Tuesday, August 30, 2011
It's the Small Stuff that Does You In
Hard day today. All kinds of small stuff that was so hard to handle. I found HPs favorite silver ankh pendant, which he'd worn day and night for many years on a silver chain, until he went to the hospital two and a half years ago, after which he couldn't safely wear jewelry like that again. It was in a drawer I was tidying.
And then the cherry tree he loved, that huge branch coming down, most of the shade on the patio he loved now gone. The logs from part of it on the hearth waiting to dry and season and be used on the fire.
And while I was looking for a hat to go out walking, I saw his shoes, the ones his physio used to put on him for his standing exercise, now back on the shelf. I freecycled his ankle weights today to a grateful receiver.

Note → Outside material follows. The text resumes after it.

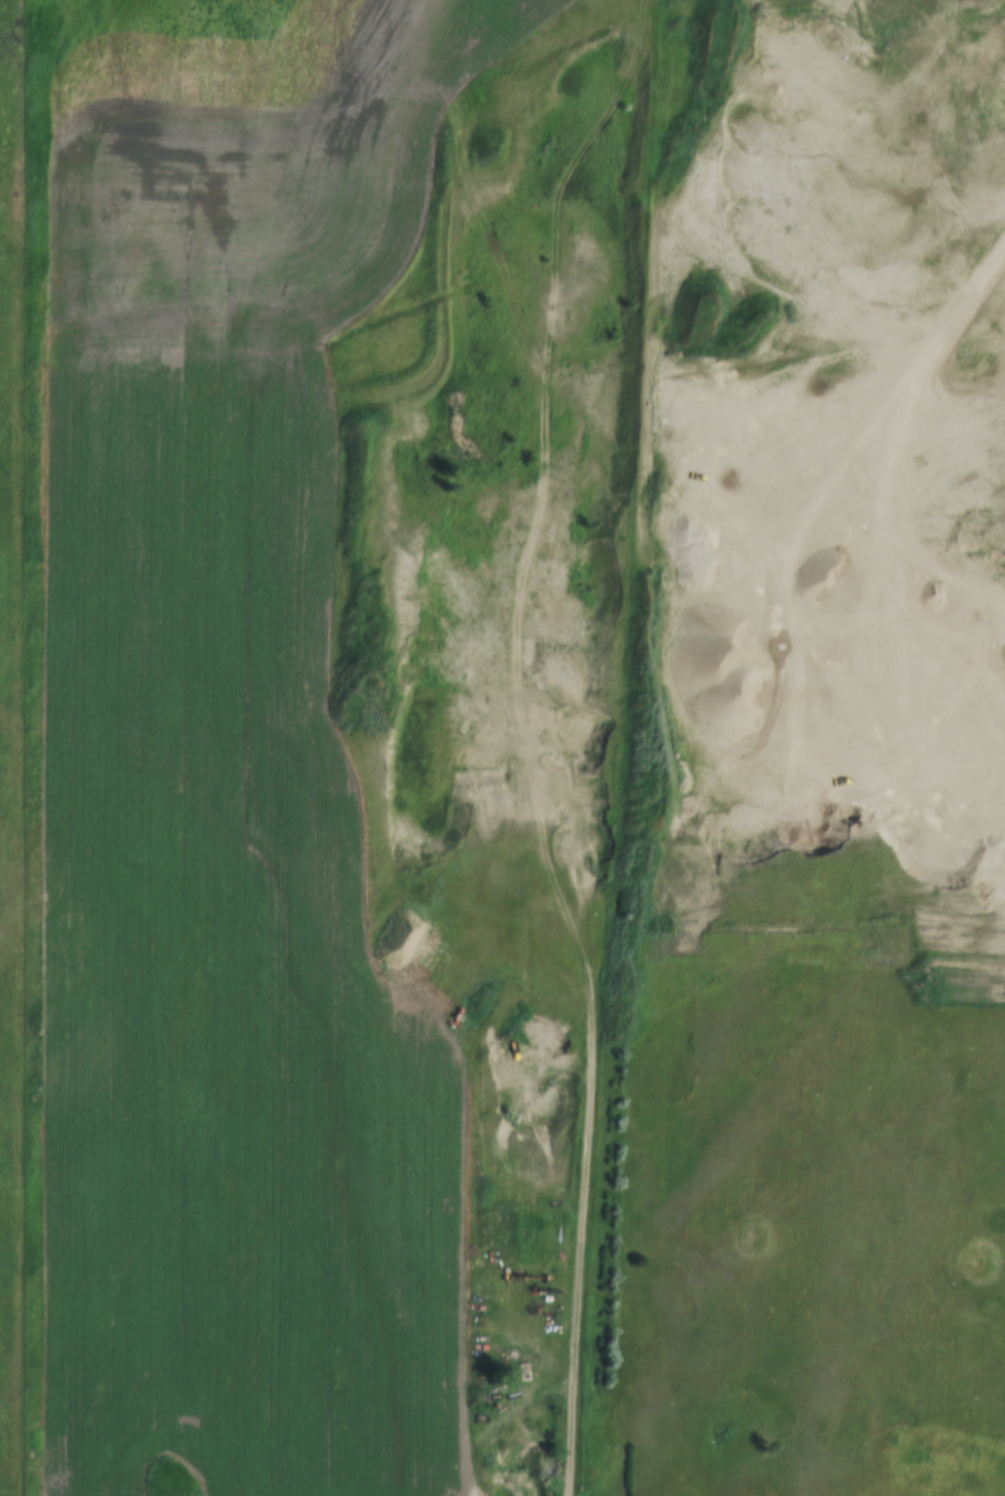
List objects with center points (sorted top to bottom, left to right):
road: (492, 190)
quarry: (687, 446)
road: (548, 734)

Something at every turn. Notes with his writing on them. A Valentine he gave me last year, shopped for by HS but written painfully in HP's own writing, among papers I was sorting. Almost the last thing he ever wrote.

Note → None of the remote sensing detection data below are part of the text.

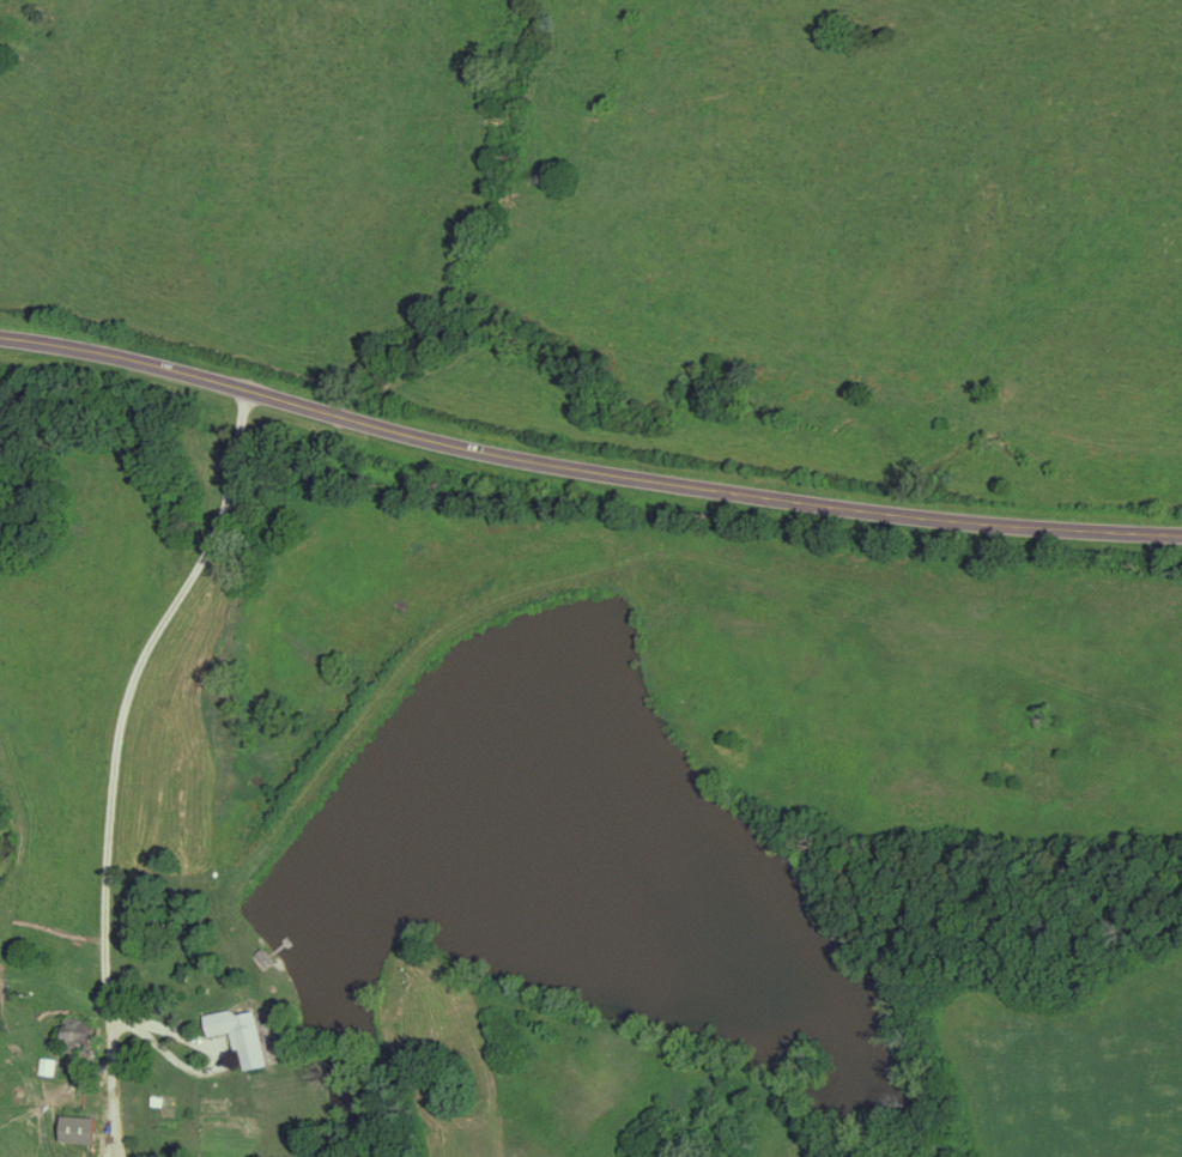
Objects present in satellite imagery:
road: (584, 476)
road: (120, 762)
building: (72, 1032)
road: (190, 1032)
building: (242, 1036)
road: (168, 1045)
building: (74, 1130)

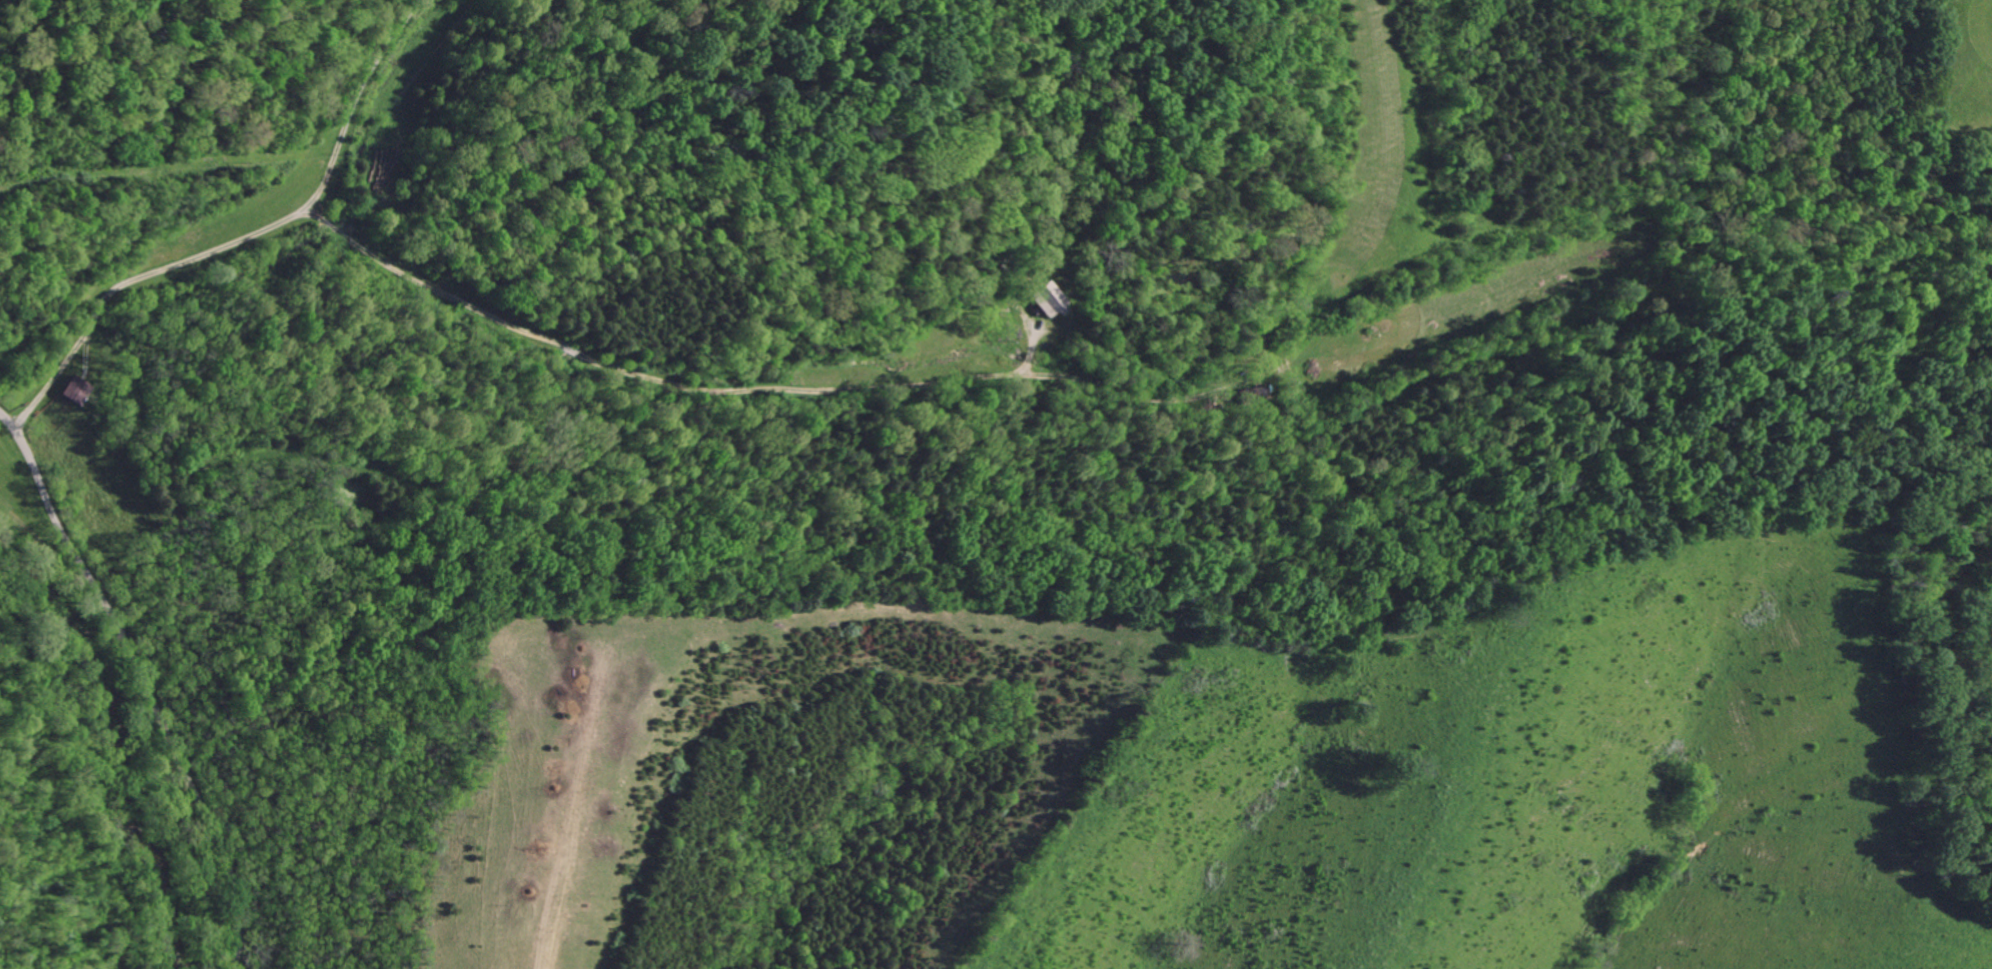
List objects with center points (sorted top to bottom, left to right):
road: (352, 107)
road: (262, 230)
building: (1047, 299)
building: (78, 390)
road: (82, 566)
road: (219, 841)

His eyeglasses, which I parceled today and sent to a charity which will use them for people in countries who can't afford the cost. I knew he knew his situation when he finally refused to have his glasses on. He was helpless without them, had always been very quick to want them on in the morning. So when he said quietly, no, I don't think so, when I asked him if he wanted them on, I knew, too. About ten days before he died.
Wanting to point out the birds on the patio today to him -- the male cardinal feeding two babies on a branch, the mother nowhere in evidence, probably at a shore house resting up, and a hummingbird, very rarely seen here, hovering around the feeder and the tree, who settled on the tree for a moment then darted away.
This is the hard time, when other people have returned to their lives, and I have to figure out the new shape of my life, but there's so much yet to work through and so many emotional landmines going off at any time. And I'm so tired. Now that I can afford to be tired, I am.
I keep remembering the labyrinth's advice: let it come, let it roll over you, then let it go.